Table 2. Characteristics of patients with invasive non-typhoidal Salmonella infections among malaria vaccine trial (vaccine trial), central nervous system infection study (CNS study), and International Emerging Infections Program (surveillance program) participants during 2009–2014, Siaya county, Kenya.

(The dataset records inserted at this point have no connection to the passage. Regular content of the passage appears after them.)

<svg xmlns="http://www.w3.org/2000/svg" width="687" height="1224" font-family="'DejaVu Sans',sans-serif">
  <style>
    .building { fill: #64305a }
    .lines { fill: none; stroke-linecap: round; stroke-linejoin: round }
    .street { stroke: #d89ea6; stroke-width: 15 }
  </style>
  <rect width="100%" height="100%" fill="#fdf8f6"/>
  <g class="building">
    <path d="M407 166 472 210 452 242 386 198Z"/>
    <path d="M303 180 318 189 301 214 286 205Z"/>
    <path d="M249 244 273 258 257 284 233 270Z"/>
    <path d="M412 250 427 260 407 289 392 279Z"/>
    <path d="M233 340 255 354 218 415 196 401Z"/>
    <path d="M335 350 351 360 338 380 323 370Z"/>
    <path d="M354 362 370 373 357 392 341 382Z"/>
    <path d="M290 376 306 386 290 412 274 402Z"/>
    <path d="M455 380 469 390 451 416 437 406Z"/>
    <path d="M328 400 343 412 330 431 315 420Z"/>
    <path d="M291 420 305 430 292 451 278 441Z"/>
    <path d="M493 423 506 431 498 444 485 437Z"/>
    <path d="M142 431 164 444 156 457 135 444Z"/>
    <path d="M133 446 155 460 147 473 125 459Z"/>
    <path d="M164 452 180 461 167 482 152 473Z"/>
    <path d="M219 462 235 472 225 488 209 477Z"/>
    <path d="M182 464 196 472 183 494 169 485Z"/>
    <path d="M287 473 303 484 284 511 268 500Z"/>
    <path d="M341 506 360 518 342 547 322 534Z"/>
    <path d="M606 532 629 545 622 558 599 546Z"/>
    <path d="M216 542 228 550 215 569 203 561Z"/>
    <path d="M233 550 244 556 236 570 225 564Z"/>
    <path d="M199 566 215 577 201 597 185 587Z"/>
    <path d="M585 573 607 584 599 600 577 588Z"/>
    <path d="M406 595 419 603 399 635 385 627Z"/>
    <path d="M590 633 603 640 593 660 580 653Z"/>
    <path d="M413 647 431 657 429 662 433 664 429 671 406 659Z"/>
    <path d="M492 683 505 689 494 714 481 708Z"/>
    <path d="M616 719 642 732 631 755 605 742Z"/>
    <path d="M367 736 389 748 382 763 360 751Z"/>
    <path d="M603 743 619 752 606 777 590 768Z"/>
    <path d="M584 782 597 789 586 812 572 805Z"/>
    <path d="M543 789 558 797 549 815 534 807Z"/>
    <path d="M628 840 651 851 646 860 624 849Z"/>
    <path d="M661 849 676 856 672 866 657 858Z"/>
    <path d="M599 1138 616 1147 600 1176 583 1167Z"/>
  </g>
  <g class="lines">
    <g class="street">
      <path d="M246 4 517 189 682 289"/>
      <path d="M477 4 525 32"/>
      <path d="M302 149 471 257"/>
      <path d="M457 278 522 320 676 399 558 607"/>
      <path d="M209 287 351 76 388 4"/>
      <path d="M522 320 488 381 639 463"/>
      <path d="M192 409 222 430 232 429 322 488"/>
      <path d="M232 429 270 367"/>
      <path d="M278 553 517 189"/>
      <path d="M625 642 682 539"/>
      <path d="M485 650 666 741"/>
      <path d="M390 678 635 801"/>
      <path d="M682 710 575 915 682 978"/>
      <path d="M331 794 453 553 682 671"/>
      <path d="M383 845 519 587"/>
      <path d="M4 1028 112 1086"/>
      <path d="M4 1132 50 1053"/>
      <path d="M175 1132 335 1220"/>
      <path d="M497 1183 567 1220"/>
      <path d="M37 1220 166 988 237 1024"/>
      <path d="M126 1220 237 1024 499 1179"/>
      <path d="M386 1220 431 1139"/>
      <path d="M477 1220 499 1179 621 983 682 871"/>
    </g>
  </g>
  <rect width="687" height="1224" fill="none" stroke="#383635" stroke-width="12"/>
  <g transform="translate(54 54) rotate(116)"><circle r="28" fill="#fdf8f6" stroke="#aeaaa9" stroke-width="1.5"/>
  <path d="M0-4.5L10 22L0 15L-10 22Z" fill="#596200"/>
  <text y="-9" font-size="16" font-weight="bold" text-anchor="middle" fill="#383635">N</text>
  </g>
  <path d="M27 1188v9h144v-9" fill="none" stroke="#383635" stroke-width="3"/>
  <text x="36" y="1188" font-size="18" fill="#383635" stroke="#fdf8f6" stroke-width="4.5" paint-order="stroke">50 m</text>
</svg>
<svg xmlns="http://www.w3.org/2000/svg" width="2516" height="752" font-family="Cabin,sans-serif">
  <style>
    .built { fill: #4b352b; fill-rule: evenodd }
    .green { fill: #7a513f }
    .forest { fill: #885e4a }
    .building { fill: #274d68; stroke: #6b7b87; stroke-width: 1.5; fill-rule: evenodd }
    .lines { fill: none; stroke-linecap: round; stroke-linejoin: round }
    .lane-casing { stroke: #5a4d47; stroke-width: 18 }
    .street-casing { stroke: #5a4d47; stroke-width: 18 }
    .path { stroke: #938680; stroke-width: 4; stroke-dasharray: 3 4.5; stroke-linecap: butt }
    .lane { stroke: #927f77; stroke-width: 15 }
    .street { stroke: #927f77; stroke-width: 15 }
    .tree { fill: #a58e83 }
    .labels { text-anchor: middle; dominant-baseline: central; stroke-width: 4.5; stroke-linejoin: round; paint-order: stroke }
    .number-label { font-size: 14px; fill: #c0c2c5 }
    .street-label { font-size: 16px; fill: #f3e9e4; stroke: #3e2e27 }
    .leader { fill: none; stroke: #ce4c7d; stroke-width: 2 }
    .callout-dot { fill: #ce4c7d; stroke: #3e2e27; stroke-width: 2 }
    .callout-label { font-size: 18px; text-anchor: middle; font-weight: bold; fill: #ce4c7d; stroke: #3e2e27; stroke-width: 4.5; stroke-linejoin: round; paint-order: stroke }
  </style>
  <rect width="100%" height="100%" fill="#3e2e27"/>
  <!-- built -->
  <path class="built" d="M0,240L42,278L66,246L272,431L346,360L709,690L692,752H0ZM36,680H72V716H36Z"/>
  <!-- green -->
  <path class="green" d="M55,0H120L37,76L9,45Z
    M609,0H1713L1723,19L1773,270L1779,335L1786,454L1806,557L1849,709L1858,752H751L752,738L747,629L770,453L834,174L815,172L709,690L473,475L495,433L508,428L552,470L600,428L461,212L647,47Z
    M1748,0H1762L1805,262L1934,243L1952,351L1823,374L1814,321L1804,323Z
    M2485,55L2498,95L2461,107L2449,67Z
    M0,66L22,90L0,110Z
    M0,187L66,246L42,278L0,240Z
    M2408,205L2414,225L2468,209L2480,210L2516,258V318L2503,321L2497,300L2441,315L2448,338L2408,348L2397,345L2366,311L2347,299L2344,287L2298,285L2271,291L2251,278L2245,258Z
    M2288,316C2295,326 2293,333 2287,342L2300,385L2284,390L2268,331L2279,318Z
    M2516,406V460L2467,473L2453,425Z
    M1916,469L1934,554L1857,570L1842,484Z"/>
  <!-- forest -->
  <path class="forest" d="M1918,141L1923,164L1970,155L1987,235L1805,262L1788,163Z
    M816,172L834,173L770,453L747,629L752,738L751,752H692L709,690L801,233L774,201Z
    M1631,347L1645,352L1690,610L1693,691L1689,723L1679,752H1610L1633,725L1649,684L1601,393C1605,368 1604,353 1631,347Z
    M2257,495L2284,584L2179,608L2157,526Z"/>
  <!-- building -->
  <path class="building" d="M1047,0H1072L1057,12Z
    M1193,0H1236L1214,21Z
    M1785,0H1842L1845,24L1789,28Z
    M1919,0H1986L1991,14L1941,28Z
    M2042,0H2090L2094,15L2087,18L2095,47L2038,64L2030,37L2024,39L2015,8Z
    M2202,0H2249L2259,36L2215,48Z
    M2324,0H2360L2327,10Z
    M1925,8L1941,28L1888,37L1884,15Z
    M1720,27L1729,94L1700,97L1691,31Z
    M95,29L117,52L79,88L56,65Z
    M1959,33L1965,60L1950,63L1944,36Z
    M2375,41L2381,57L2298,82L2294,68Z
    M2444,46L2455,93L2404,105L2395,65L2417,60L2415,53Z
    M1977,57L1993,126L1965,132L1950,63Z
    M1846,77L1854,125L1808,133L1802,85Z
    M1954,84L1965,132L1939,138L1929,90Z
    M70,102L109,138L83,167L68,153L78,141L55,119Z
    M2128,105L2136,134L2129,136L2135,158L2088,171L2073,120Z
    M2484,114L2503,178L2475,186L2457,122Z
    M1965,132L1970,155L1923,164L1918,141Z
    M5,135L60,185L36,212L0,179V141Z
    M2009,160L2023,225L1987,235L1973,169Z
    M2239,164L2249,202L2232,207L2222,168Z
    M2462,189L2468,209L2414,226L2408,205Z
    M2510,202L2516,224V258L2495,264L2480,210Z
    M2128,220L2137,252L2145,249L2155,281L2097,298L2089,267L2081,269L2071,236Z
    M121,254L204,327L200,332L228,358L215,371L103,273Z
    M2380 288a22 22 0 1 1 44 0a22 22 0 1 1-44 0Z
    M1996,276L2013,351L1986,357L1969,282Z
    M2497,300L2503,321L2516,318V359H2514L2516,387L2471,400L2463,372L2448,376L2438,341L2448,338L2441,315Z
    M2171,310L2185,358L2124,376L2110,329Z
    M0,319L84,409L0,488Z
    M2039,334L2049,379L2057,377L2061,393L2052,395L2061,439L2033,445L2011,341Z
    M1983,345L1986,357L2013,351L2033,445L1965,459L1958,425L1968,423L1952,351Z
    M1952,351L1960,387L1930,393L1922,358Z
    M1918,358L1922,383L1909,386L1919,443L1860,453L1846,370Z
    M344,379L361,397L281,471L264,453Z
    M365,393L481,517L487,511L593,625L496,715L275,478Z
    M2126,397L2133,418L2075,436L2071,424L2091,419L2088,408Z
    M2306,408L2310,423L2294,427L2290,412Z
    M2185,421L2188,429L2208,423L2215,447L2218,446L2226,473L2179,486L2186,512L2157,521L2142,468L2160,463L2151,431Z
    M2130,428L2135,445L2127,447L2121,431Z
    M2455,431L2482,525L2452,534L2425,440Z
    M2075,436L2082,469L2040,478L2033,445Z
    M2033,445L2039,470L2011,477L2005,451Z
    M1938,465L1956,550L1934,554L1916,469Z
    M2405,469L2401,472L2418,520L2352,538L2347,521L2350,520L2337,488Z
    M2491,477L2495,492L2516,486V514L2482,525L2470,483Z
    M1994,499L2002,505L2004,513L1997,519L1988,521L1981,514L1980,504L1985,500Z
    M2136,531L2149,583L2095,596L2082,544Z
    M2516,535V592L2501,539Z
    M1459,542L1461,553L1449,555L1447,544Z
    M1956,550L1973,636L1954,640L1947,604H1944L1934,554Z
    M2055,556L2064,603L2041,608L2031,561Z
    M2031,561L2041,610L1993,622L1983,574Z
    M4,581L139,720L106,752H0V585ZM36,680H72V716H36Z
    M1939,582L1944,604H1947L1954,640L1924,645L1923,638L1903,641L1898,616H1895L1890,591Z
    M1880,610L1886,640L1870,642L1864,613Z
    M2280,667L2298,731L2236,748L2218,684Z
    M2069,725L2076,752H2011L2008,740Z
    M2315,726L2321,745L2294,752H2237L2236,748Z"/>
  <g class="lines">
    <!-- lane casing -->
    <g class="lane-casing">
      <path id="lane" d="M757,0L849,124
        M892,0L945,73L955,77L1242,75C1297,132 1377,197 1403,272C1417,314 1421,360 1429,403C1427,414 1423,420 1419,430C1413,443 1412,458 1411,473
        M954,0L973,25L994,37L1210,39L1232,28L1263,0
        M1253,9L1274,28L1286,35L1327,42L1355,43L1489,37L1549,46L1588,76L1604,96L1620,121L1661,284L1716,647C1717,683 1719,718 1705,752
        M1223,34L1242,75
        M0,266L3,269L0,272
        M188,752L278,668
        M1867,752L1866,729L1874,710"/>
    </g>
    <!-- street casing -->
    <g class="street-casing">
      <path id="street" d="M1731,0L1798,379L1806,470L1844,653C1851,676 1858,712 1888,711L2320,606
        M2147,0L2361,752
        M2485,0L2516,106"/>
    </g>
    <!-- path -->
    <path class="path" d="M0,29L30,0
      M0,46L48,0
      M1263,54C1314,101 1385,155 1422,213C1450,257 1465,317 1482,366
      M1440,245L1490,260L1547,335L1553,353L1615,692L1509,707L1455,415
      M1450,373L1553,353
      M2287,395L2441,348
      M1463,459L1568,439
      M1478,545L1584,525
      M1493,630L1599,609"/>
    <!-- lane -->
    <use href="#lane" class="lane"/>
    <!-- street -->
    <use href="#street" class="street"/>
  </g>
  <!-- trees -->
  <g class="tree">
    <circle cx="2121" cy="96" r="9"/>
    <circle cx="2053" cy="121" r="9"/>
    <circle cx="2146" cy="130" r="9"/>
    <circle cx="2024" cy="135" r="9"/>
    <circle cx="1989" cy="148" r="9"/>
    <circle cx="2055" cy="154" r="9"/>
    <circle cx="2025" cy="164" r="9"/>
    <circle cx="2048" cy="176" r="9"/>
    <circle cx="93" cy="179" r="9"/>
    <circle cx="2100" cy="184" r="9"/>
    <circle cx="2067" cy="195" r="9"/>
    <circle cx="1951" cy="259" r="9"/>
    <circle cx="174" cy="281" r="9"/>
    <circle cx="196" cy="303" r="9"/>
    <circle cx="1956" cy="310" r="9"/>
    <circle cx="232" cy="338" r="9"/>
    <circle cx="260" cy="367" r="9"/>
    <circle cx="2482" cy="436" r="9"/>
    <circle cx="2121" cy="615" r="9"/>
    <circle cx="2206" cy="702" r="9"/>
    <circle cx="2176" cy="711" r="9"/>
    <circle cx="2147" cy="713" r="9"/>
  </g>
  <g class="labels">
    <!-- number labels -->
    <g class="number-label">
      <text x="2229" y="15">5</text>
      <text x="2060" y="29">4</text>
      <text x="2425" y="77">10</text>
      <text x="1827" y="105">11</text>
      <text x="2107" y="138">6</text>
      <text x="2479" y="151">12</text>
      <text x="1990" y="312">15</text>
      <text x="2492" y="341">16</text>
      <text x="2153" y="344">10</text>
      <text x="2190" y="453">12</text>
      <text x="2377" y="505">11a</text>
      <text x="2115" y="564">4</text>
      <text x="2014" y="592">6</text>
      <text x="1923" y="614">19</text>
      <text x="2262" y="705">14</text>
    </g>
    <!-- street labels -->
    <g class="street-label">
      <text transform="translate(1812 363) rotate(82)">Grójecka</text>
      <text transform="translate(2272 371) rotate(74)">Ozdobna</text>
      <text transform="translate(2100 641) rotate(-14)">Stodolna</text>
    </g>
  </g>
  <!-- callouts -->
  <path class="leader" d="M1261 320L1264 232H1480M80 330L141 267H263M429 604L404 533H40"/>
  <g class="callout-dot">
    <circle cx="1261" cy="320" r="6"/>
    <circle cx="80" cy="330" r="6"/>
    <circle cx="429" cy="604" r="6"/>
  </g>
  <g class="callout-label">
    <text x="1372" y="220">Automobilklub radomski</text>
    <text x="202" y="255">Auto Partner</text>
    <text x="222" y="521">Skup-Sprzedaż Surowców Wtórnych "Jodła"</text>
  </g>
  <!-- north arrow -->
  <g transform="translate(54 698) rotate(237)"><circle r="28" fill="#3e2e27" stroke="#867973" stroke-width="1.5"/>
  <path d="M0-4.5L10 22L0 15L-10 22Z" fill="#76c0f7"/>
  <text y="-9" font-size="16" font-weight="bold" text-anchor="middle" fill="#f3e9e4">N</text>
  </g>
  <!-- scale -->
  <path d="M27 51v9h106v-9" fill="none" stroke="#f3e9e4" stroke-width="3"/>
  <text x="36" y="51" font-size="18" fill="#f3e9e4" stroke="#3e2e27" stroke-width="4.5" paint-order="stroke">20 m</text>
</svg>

| Characteristics | Study | Ceftriaxone-resistant infection n/N (%) | Ceftriaxone-susceptible infection n/N (%) | Odds ratioa (95% confidence interval) |
|---|---|---|---|---|
| Number of invasive NTS infection cases | Vaccine trial | 16/90 (18) | 74/90 (82) | |
| CNS study | 16/18 (89) | 2/18 (11) | ||
| Surveillance program | 11/178 (6) | 167/178 (94) | ||
| Demographics | ||||
| Age in months, median (range) | Vaccine trialb | 35 (4–53) | 15 (2–47) | |
| CNS study | 16 (3–62) | 15 (2–28) | ||
| Surveillance program | 42 (18–437) | 50 (4–918) | ||
| Male gender | Vaccine trial | 6/16 (38) | 35/74 (47) | 0.7(0.2–2.0) |
| CNS study | 10/16 (63) | 0/2 (0) | 8.1(0.3–196.2) | |
| Surveillance program | 6/11 (55) | 78/167 (47) | 1.4(0.4–4.7) | |
| Host and maternal factors | ||||
| HIV positivec | Vaccine trial | 2/16 (13) | 7/70 (10) | 1.3(0.2–6.9) |
| Has an HIV-positive mother | Vaccine trial | 9/16 (56) | 19/74 (26) | 3.7(1.2–11.4) |
| Had malaria within 2 weeks before invasive NTS infection diagnosis | Vaccine trial | 10/16 (63) | 46/74 (62) | 1.0(0.3–3.1) |
| Had malaria at the time of invasive NTS infection diagnosisc | Vaccine trial | 8/16 (50) | 37/74 (50) | 1.0(0.3–3.0) |
| Surveillance program | 3/5 (60) | 14/49 (29) | 3.8(0.6–24.9) | |
| Exposure to antimicrobials before visiting a clinic/hospital | ||||
| Took antibiotics before arriving to hospitalc | CNS study | 5/9 (56) | 1/1 (100) | 0.4(0.0–12.6) |
| Taken a medication for this illness | Surveillance program | 5/11 (45) | 85/167 (51) | 0.8(0.2–2.7) |
| Sulfadoxine/pyrimethaminec | Surveillance program | 0/4 (0) | 2/75 (3) | 3.3(0.1–78.7) |
| Trimethoprim-sulfamethoxazolec | Surveillance program | 2/4 (50) | 7/74(9) | 9.6(1.2–78.9) |
| Penicillinc | Surveillance program | 0/4 (0) | 8/76 (11) | 0.9(0.0–18.1) |
| Other antimicrobialsc | Surveillance program | 0/4 (0) | 3/74 (4) | 2.3(0.1–51.0) |
| Clinical history and symptoms | ||||
| Feverc | CNS study | 14/16 (88) | 2/2 (100) | 1.2(0.0–32.1) |
| Surveillance program | 11/11 (100) | 157/166 (95) | 1.4(0.1–25.4) | |
| Temperature in Celsius, median (range) c | Vaccine trial | 38 (36–41) | 38 (35–41) | |
| CNS study | 38 (36–40) | 39 (39–39) | ||
| Surveillance program | 39 (37–40) | 39 (35–41) | ||
| Stiff neckc | CNS study | 7/15 (47) | 1/2 (50) | 0.9(0.0–16.7) |
| Diarrheac | Vaccine trial | 8/15 (53) | 34/73 (47) | 1.3(0.4–4.0) |
| CNS study | 6/14 (43) | 2/2 (100) | 0.2(0.0–3.8) | |
| Surveillance program | 0/11 (0) | 44/166 (27) | 0.1(0.0–2.1) | |
| Vomitingc | Surveillance program | 1/11 (9) | 48/166 (29) | 0.2(0.0–2.0) |
| Outcome | ||||
| Admitted to hospitalc | Surveillance program | 5/11 (45) | 49/166 (30) | 2.0(0.6–6.8) |
| Duration of hospitalization, days (median, range) c | Surveillance program | 3 (2–7) | 3 (0–9) | |
| Discharged without sequelaec | Surveillance program | 4/4 (100) | 46/49 (94) | 0.7(0.0–15.3) |
| Death | Vaccine trial | 0/16 (0) | 3/74 (4) | 0.6(0.0–12.6) |
Data are presented as No. (%) unless otherwise indicated.
CNS, central nervous system.
aCalculated by X2 test or Fisher’s exact test, as appropriate.
bThe older age of patients with ceftriaxone-resistant NTS infection among the vaccine trial participants may have been related to the emergence of resistance relatively late (2013 and 2014) in the study when the participants of this longitudinal study in general have grown older.
cMissing data were excluded from the analyses.